◆ Exercise text ◆
# # # #

To learn more, I spoke to Chris Ormand, who does the buying for specialty beer shop Belmont Station in Portland. Belmont stocks everything from beer down the street to across the continent and planet, and I’ve always gotten fresh products there. Because of that I figured Ormand would be able to explain how he keeps his beer from going stale.

He began with a basic fact unknown to me. “The distributors have a responsibility to deliver beer ‘within code,’ and a legal requirement to accept returns within 10-14 days for any reason. Beyond that, I don’t believe they’re under any legal obligation to pick up stuff that goes out of code on a retailer’s shelf, so it falls on the retailer to keep tabs on their inventory.” This demonstrates a basic principle: breweries and distributors may be very involved pulling old beer, but it ultimately falls to the retailer.

When I heard how sophisticated Belmont Station was in their beer tracking, it illuminated how easily a more lax process might let some product fall through the cracks. When he’s purchasing beer, Ormand decides whether he can sell it before it will go stale. “For example, if we receive a case of beer that has 45 days left before going out of code, but the computer tells me it took 60 days to sell the last case I’ll probably refuse it and temporarily discontinue that beer until the distributor gets a fresh shipment.”

“Unfortunately,” he continued, “outside the beer geek sector, the vast majority of bars, restaurants, and retailers are either ignorant to the fact that (unlike wine and liquor) beer has a shelf life, or they simply don’t care. I buy most of my beer at work, but I have a habit of checking out the selection any time I’m in a place that sells beer, and you would be shocked at how much stale beer is out there.”

That was, I’m sad to report, a sentiment I heard from breweries and wholesalers, as well.

# # # #

◆ Task requirements ◆
a – Answer these questions from the stale-beer passage:
(i) Which shop does Chris Ormand do the buying for?
(ii) Within how many days must distributors accept returns for any reason?
(iii) In Ormand's example, how many days did the computer say it took to sell the last case?
b – Could you carry on the stale-beer passage from its last sentence?
These rows have no connection to the stale-beer passage.

◆ Source rows ◆
# # # #

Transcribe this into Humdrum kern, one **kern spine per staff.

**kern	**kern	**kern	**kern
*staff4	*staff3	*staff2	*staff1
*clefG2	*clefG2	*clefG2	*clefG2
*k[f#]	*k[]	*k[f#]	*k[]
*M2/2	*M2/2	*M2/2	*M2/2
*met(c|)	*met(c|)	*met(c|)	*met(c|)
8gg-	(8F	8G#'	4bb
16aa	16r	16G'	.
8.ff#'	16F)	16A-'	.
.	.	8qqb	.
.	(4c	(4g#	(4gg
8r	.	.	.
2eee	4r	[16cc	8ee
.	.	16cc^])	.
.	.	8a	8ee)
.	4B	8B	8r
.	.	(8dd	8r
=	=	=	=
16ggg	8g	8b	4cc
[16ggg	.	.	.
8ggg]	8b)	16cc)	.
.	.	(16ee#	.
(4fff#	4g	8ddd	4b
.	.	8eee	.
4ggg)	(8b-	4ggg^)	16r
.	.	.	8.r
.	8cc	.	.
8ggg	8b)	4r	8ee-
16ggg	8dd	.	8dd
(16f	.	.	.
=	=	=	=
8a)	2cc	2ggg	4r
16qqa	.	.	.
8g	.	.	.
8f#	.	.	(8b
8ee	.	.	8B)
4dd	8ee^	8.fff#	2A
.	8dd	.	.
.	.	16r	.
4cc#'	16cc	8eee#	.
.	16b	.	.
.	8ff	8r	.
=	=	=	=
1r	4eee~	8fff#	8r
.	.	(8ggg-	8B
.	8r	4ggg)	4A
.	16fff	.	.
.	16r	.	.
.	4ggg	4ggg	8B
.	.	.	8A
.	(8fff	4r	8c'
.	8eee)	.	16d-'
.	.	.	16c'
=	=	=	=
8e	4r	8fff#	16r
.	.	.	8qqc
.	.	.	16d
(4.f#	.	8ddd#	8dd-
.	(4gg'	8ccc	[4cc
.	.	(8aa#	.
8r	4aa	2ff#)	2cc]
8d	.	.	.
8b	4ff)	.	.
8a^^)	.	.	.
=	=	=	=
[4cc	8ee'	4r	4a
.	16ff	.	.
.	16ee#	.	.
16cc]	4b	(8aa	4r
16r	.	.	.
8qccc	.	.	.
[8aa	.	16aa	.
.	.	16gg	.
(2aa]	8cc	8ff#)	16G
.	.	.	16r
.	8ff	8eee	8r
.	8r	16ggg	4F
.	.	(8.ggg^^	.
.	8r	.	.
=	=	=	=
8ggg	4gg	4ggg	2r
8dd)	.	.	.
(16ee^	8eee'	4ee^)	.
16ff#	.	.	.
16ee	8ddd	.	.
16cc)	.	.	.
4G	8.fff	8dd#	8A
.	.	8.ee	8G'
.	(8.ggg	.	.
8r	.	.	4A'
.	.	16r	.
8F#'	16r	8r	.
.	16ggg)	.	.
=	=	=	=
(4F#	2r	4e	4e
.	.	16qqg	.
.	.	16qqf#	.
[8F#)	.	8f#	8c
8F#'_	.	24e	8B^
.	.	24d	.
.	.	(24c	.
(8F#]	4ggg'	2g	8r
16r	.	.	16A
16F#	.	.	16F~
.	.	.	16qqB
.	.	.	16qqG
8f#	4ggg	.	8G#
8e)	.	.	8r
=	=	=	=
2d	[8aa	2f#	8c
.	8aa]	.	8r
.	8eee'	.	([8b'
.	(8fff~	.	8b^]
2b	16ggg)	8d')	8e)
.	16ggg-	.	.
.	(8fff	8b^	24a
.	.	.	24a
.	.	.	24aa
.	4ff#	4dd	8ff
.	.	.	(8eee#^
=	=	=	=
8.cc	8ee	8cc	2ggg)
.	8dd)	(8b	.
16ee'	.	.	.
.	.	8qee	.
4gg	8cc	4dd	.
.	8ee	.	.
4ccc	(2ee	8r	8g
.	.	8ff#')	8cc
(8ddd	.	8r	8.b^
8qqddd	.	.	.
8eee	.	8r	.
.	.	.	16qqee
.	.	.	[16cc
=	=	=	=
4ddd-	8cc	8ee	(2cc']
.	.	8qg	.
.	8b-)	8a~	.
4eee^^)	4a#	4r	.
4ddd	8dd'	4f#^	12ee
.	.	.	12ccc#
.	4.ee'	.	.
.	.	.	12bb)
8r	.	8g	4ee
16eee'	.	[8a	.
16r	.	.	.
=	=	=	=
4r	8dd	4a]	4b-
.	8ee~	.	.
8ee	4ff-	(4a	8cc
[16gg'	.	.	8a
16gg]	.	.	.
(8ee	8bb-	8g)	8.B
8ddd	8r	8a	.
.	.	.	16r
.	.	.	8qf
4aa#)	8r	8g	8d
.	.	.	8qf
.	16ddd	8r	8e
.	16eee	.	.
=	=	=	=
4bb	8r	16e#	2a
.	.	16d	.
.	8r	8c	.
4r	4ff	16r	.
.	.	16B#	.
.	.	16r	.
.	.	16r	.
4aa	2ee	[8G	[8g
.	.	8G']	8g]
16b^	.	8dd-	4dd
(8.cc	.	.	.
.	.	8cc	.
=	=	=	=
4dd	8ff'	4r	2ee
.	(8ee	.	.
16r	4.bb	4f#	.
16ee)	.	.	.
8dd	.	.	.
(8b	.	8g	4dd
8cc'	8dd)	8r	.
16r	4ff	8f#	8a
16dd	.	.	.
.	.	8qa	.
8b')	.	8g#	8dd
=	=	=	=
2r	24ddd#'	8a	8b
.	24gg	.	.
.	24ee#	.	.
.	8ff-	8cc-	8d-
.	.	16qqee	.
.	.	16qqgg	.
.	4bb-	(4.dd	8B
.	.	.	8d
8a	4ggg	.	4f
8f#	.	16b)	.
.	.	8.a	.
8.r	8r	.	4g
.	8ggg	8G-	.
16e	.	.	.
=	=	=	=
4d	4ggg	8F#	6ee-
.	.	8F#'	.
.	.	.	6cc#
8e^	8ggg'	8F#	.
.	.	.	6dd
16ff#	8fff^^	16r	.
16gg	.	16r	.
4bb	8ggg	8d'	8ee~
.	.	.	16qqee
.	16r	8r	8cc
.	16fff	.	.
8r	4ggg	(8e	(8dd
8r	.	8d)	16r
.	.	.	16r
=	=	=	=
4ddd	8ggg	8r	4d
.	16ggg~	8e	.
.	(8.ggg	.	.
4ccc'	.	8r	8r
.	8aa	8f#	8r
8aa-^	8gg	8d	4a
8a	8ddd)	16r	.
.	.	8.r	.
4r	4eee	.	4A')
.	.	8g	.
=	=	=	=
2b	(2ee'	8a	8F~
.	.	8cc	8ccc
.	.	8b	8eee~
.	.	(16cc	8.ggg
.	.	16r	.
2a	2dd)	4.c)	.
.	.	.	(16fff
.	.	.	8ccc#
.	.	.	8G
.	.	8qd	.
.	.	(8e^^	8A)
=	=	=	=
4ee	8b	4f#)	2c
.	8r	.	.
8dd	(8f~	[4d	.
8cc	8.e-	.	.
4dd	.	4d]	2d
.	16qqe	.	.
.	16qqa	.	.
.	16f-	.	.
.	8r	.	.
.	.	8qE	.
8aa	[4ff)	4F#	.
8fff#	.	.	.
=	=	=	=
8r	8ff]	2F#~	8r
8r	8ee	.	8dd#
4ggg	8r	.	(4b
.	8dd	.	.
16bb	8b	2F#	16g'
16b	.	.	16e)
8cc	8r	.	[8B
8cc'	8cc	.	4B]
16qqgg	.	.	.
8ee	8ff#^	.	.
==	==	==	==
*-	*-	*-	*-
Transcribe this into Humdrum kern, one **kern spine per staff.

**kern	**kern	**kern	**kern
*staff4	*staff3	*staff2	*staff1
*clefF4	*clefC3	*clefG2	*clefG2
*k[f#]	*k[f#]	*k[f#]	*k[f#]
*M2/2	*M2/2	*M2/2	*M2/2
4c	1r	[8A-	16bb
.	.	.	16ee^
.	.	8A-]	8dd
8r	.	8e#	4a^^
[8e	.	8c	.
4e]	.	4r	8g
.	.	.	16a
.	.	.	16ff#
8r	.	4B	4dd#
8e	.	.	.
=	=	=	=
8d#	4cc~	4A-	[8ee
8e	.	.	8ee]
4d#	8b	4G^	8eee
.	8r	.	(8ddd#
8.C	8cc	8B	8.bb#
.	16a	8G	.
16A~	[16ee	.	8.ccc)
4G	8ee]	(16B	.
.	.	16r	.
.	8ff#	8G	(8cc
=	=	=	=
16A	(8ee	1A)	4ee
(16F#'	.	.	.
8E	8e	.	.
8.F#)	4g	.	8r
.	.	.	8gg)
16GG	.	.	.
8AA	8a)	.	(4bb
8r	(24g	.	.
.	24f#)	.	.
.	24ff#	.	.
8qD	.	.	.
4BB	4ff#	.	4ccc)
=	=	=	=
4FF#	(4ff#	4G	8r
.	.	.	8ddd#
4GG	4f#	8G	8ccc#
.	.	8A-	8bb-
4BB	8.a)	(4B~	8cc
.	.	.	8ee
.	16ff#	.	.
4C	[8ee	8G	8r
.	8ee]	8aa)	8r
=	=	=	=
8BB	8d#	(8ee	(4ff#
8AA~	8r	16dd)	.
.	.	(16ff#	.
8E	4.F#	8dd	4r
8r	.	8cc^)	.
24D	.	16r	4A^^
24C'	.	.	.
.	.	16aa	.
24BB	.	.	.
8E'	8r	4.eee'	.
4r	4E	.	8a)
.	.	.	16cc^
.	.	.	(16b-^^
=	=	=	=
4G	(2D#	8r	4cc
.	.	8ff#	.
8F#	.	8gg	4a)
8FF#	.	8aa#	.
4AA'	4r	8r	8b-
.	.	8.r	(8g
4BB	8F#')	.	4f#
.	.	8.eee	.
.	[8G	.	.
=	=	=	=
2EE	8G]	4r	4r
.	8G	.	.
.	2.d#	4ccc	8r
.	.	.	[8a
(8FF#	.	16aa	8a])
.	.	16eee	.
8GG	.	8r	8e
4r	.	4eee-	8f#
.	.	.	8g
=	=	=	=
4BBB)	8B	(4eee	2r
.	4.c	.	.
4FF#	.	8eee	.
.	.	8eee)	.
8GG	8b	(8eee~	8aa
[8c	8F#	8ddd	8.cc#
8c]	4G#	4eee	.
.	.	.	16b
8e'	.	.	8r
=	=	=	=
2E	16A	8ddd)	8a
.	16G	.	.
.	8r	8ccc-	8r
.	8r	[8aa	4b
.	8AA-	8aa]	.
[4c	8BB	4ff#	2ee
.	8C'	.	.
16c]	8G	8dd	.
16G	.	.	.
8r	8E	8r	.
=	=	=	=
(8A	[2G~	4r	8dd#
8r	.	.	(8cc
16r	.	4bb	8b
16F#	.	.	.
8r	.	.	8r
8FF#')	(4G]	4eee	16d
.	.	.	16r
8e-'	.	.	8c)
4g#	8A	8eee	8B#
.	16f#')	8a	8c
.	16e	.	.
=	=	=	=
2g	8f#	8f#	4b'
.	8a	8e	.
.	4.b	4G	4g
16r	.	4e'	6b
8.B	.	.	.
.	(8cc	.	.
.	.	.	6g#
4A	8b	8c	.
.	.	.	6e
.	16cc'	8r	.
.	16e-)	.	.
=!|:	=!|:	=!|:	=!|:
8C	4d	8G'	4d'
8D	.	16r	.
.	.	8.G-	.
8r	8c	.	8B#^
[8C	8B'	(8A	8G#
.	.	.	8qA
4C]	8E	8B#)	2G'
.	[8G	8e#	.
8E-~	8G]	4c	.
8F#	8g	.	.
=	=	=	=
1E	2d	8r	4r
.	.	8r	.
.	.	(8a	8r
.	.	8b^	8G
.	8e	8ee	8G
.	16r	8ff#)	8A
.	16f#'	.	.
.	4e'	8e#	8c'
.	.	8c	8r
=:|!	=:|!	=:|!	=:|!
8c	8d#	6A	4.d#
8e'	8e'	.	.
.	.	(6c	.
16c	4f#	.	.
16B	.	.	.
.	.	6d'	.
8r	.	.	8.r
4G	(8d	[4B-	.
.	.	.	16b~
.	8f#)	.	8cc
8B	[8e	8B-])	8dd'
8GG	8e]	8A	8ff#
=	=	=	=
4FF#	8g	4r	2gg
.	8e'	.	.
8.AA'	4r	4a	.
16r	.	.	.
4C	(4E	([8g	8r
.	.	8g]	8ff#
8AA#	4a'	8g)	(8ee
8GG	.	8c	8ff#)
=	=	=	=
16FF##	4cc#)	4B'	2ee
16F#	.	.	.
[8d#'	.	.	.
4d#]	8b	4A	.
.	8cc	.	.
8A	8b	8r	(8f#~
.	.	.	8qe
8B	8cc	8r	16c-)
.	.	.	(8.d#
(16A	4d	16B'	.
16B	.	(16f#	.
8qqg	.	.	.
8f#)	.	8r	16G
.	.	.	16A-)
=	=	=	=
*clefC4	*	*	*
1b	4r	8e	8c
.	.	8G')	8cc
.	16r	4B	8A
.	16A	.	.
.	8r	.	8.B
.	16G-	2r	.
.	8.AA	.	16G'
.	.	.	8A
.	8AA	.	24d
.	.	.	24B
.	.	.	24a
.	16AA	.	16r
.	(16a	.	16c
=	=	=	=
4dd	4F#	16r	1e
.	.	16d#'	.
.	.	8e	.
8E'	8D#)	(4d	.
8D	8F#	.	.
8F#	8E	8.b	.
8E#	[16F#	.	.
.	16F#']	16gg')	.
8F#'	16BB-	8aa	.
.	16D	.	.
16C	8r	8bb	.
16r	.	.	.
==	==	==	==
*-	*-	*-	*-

# # # #

◆ Exercise results ◆
a –
(i) Belmont Station, a specialty beer shop in Portland
(ii) 10-14 days
(iii) 60 days

b –
bottle dates
When you’re buying beer, look for a date on the bottle. It’s good to see a “best by” date and better to see a “bottled on” date.

Avoiding Stale Beer

With all that going against the consumer, it’s a wonder we ever get fresh beer at all. Things aren’t so bad, though. One reason is that, as the market matures, more and more people in this chain of handlers are aware of the need to get beer to market fresh. Another reason is that you, the wily consumer, actually have a number of ways to markedly increase the likelihood of getting fresh beer. Here are some handy tips:

– Look at the date on a bottle of beer. Breweries that don’t date their beer should expect customers to doubt whether they’re committed to delivering it fresh. There’s a handy online source that tracks this info called Fresh Beer Only.

– When you’re in a store, look around to see if there are old products on the shelves (seasonal are a dead giveaway). If the retailer hasn’t gotten the old spring beers off the shelves by November, it’s a good bet they aren’t monitoring their beer.

– If you do happen to buy an old beer from a store, let the staff know what you found. If they are responsive and immediately pull the product, it’s a good sign they are interested in fresh beer. If not, look for a different retailer.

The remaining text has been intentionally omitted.